### Task objective
Starting at the line with "Contáctanos", return every line through the final one of the data, word for word. Pictures stay out.

### Extracted records

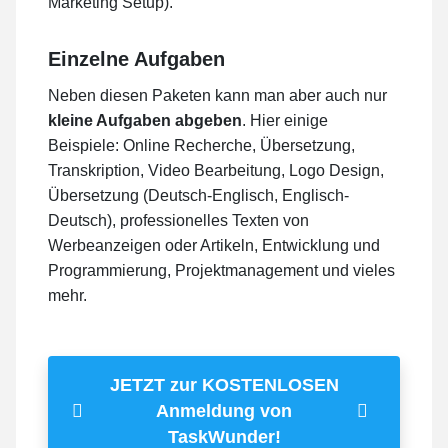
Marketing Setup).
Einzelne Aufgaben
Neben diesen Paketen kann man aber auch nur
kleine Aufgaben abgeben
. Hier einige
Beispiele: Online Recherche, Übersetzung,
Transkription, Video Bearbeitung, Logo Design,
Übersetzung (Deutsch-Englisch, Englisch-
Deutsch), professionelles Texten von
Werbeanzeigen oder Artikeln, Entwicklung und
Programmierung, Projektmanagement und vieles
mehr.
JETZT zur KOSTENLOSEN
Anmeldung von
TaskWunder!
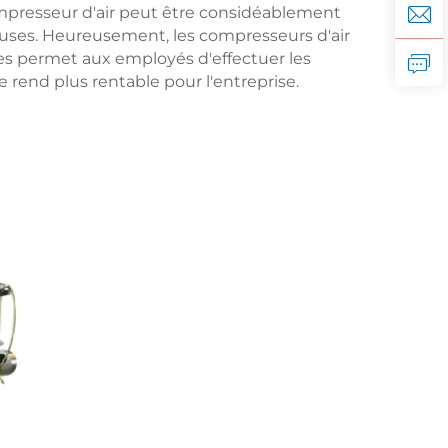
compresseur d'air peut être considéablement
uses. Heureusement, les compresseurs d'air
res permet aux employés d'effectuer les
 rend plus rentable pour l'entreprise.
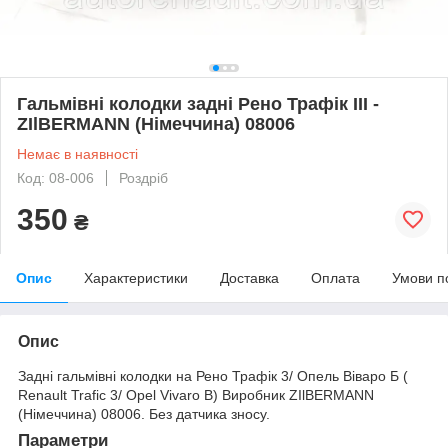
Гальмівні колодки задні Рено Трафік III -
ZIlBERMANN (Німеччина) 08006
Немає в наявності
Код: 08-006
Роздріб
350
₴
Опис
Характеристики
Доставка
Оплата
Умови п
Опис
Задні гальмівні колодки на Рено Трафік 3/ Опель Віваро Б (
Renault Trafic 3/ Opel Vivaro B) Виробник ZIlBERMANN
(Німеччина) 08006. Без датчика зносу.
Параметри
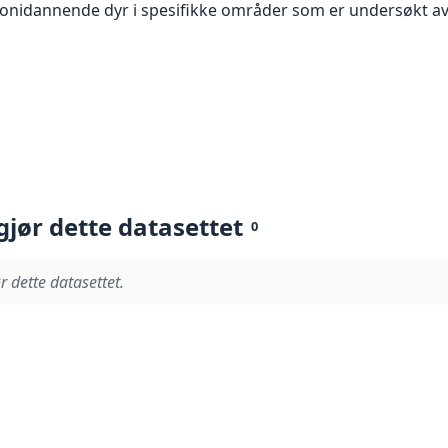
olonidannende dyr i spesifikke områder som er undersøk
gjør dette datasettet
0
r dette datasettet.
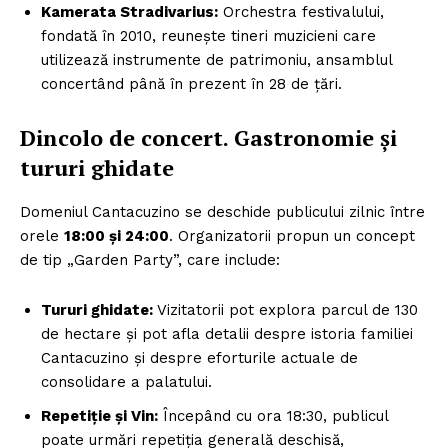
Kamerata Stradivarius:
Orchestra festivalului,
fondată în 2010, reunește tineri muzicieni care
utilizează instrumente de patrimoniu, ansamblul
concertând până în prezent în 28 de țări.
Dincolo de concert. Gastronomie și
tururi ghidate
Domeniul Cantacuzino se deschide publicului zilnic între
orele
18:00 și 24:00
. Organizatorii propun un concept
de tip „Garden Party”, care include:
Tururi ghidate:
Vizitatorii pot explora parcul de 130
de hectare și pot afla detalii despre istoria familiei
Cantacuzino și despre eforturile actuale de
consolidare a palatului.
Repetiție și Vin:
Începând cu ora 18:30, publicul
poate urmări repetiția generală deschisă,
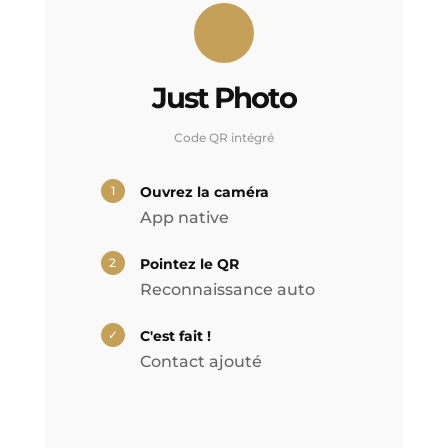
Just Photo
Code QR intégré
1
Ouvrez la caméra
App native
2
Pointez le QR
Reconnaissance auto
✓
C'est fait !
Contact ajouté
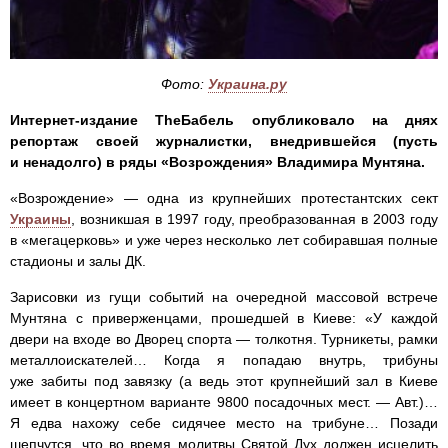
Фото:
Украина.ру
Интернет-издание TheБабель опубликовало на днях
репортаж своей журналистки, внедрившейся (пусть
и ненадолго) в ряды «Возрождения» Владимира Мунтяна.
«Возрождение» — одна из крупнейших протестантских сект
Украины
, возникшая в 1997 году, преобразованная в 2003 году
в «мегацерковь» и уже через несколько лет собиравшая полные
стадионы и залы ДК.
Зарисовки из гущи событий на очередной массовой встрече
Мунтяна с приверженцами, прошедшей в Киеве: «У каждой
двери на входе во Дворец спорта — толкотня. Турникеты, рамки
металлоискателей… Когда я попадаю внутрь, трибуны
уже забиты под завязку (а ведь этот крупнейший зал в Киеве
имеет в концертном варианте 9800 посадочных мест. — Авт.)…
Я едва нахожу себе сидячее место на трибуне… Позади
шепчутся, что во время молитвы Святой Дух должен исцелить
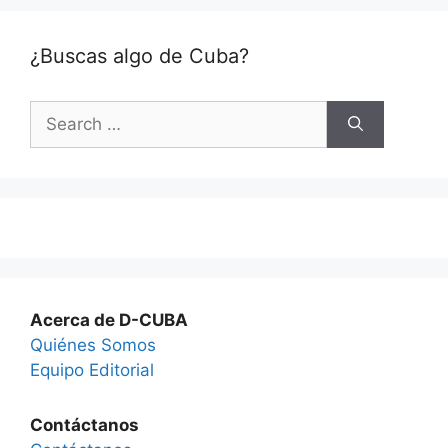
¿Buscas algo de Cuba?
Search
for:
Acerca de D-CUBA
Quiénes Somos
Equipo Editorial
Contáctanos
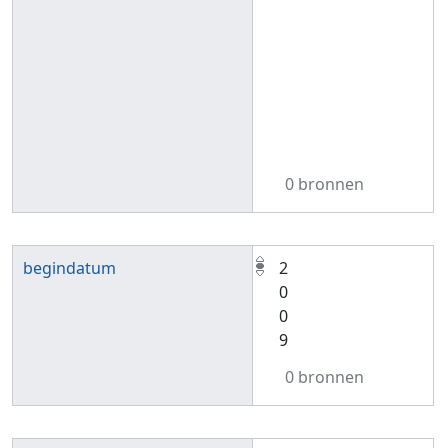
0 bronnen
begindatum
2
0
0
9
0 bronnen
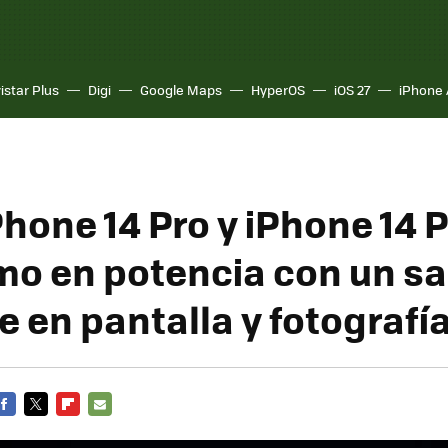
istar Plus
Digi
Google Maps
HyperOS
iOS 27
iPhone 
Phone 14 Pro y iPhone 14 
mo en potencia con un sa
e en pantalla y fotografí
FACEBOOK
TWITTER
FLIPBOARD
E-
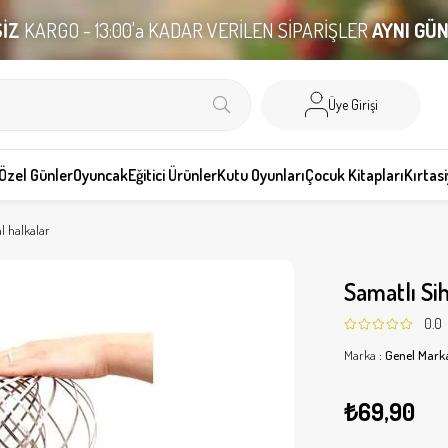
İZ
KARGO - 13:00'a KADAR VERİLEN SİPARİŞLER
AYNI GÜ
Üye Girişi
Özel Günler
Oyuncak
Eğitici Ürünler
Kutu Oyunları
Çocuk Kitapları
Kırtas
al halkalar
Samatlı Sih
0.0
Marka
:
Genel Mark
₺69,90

### Response box
Contáctanos
0 bronnen
begindatum
2
0
0
9
0 bronnen
istar Plus
Digi
Google Maps
HyperOS
iOS 27
iPhone 
Phone 14 Pro y iPhone 14 
mo en potencia con un sa
e en pantalla y fotografí
FACEBOOK
TWITTER
FLIPBOARD
E-
İZ
KARGO - 13:00'a KADAR VERİLEN SİPARİŞLER
AYNI GÜ
Üye Girişi
Özel Günler
Oyuncak
Eğitici Ürünler
Kutu Oyunları
Çocuk Kitapları
Kırtas
al halkalar
Samatlı Sih
0.0
Marka
:
Genel Mark
₺69,90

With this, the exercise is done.